[Available data]

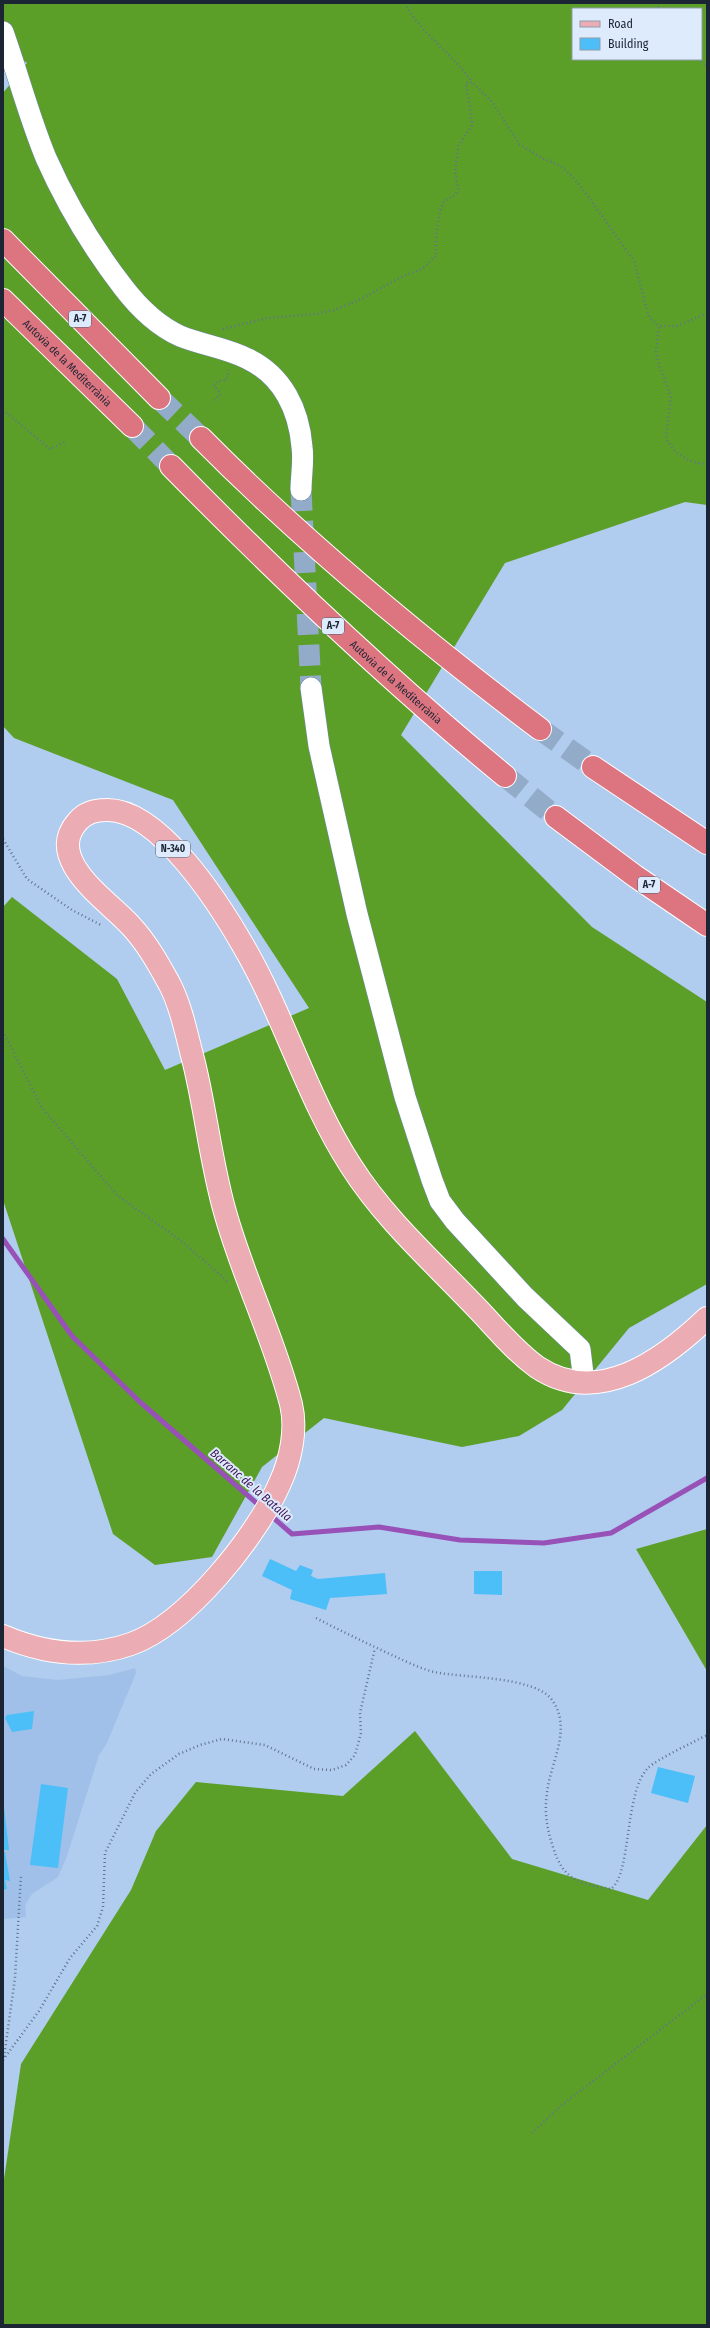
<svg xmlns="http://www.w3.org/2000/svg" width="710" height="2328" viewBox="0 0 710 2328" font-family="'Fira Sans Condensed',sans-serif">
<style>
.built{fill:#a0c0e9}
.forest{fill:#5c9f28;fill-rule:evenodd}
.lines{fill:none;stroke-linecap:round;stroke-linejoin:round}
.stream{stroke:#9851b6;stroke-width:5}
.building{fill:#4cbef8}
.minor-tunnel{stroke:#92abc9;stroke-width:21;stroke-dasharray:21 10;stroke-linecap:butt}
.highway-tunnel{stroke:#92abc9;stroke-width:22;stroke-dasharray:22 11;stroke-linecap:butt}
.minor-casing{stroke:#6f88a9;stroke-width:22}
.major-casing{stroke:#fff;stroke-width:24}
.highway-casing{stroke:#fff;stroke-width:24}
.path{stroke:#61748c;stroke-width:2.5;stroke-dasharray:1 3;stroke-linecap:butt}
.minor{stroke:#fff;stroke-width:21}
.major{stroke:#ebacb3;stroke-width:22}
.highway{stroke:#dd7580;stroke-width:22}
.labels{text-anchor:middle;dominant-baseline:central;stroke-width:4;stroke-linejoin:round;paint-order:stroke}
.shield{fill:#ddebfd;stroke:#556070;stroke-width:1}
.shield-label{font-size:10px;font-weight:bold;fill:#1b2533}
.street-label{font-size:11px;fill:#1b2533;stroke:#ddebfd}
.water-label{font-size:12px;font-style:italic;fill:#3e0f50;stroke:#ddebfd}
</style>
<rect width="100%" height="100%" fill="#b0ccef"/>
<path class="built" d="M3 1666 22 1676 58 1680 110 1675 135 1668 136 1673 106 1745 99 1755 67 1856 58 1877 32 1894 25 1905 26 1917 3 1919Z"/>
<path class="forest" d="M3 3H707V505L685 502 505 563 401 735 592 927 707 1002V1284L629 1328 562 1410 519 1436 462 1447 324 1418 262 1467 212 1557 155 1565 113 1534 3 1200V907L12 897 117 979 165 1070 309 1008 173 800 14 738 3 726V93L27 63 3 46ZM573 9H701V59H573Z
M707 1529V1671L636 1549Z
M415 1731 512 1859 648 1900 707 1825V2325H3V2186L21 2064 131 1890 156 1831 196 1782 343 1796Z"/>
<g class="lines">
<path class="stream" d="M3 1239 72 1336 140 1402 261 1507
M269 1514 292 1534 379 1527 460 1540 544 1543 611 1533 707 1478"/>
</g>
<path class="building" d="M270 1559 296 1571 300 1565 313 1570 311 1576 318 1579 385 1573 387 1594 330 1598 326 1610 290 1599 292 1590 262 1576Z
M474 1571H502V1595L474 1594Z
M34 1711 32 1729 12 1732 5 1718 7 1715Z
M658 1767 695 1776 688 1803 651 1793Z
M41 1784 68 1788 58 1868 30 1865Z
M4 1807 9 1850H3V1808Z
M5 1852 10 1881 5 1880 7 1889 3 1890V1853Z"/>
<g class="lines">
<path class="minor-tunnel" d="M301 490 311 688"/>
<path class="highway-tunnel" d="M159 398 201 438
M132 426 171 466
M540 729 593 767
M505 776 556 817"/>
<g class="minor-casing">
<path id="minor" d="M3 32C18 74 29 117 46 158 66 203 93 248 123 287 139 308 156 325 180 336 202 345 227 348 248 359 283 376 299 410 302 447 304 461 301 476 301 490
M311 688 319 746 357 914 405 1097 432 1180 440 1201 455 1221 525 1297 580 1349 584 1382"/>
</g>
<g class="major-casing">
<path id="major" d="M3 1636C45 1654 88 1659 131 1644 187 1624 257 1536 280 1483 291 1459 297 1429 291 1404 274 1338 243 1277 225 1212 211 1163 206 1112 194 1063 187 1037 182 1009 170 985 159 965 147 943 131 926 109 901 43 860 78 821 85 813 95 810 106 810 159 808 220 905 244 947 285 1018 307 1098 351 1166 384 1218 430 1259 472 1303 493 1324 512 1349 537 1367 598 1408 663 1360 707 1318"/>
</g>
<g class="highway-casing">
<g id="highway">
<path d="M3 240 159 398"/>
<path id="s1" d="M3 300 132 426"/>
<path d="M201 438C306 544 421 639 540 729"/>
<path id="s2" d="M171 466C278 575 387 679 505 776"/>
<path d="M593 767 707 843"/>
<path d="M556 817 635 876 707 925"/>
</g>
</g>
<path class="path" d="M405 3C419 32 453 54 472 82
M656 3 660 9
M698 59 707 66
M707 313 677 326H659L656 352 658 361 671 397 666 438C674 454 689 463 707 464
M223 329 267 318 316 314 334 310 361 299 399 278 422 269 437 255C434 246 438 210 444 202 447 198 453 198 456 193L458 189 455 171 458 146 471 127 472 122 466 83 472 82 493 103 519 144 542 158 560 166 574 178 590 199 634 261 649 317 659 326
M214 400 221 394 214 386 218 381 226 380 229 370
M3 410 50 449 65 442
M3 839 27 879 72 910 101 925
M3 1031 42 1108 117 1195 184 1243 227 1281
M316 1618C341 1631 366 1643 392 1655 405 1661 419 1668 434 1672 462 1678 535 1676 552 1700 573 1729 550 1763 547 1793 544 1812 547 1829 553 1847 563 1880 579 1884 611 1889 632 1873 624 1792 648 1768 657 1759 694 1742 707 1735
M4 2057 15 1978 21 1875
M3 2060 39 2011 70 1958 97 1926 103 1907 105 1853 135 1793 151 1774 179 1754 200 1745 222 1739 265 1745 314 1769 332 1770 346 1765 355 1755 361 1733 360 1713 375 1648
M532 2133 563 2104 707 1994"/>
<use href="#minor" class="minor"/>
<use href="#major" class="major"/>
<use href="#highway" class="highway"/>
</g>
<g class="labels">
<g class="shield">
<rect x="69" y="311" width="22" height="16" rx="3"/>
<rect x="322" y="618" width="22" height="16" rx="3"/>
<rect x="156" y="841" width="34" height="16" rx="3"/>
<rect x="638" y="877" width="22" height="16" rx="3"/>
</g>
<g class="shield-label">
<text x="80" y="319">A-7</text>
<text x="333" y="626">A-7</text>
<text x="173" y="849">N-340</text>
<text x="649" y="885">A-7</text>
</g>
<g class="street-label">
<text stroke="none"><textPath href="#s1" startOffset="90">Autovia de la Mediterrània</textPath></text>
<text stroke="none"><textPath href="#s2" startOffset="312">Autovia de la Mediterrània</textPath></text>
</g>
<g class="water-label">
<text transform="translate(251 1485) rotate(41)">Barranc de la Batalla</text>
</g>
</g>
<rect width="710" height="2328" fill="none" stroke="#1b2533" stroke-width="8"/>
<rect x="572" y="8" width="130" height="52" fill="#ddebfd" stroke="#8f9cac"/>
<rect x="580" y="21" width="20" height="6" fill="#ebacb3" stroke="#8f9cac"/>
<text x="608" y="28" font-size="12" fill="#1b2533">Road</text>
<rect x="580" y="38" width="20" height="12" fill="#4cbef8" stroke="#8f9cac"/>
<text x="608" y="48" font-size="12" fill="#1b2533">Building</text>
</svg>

[/Available data]
[Available data]

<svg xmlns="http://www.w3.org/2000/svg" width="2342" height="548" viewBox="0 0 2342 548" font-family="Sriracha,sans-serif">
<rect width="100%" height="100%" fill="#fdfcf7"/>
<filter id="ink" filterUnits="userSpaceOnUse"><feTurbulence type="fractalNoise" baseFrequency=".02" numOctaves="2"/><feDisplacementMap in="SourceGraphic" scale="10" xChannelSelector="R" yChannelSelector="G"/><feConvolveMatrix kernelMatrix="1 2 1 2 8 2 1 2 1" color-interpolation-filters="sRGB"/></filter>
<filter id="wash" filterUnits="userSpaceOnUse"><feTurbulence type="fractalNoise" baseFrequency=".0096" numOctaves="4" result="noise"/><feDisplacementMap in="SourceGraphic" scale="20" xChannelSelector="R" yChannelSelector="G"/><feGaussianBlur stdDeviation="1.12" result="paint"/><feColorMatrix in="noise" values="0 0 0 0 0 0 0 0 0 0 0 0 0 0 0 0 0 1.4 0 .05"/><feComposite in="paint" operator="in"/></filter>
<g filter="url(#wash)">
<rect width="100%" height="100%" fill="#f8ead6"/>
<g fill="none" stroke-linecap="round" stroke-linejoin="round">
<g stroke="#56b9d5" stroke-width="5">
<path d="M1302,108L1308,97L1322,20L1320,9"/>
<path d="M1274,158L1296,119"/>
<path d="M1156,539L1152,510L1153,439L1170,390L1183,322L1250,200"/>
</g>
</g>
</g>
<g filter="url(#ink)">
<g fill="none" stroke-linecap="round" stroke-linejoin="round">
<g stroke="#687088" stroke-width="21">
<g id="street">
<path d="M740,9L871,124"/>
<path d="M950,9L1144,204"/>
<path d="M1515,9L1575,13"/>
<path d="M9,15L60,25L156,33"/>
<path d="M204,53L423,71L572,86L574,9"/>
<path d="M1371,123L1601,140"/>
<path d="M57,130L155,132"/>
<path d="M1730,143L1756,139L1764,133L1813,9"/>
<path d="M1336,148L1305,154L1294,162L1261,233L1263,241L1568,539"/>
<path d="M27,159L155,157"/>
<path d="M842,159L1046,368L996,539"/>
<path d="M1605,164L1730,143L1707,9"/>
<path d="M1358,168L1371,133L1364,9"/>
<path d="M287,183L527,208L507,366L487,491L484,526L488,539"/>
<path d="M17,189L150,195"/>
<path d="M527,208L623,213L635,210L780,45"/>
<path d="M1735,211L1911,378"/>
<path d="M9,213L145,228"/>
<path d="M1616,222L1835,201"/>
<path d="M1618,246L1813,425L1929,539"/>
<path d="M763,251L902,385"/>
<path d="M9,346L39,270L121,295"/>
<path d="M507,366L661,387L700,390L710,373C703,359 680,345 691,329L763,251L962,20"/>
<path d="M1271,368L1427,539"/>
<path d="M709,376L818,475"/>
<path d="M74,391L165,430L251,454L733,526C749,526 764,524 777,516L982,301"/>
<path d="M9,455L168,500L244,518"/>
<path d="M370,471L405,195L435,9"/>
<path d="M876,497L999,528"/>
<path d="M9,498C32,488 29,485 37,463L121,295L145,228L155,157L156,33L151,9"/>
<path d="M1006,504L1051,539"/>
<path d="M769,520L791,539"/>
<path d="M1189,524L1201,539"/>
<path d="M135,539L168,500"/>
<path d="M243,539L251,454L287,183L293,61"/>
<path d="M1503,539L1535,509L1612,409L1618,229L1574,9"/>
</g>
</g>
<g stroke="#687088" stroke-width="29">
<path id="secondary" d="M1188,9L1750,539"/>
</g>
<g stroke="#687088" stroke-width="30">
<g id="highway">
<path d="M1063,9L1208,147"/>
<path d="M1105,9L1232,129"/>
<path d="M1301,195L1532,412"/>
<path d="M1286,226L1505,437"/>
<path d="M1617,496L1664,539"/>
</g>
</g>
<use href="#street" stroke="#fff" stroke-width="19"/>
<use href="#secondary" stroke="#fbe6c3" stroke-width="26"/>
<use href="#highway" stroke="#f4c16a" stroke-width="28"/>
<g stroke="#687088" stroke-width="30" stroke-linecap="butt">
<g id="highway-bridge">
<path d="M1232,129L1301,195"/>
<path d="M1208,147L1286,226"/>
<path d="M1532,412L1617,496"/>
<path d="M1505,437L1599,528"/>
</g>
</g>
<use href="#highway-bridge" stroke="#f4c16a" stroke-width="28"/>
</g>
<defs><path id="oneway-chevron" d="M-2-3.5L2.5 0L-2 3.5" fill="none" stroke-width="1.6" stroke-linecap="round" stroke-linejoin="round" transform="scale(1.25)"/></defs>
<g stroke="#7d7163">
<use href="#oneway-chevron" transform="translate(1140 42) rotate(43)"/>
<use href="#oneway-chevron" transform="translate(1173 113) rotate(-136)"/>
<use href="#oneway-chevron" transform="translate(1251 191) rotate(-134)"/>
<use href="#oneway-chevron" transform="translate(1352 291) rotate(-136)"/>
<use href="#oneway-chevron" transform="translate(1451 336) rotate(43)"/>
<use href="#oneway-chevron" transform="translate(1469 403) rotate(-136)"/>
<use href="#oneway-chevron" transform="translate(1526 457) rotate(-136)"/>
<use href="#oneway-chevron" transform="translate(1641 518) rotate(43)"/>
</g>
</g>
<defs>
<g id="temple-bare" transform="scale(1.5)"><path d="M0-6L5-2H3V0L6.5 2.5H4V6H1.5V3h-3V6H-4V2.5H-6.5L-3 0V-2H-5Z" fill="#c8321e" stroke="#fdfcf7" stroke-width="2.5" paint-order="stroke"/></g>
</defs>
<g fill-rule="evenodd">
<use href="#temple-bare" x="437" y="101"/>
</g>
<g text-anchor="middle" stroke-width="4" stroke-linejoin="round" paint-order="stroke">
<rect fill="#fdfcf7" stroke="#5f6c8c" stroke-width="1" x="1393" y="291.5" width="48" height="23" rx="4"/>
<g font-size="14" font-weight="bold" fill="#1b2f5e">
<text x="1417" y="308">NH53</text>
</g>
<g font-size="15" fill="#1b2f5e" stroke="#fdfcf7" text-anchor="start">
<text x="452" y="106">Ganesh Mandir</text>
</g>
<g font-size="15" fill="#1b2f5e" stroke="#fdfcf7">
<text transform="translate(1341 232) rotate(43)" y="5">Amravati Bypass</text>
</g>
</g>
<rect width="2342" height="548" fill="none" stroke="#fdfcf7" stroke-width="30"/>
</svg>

[/Available data]

Task directions: A copy of each line above that holds the word "type" is the expected answer.

Response to this exercise:
<filter id="ink" filterUnits="userSpaceOnUse"><feTurbulence type="fractalNoise" baseFrequency=".02" numOctaves="2"/><feDisplacementMap in="SourceGraphic" scale="10" xChannelSelector="R" yChannelSelector="G"/><feConvolveMatrix kernelMatrix="1 2 1 2 8 2 1 2 1" color-interpolation-filters="sRGB"/></filter>
<filter id="wash" filterUnits="userSpaceOnUse"><feTurbulence type="fractalNoise" baseFrequency=".0096" numOctaves="4" result="noise"/><feDisplacementMap in="SourceGraphic" scale="20" xChannelSelector="R" yChannelSelector="G"/><feGaussianBlur stdDeviation="1.12" result="paint"/><feColorMatrix in="noise" values="0 0 0 0 0 0 0 0 0 0 0 0 0 0 0 0 0 1.4 0 .05"/><feComposite in="paint" operator="in"/></filter>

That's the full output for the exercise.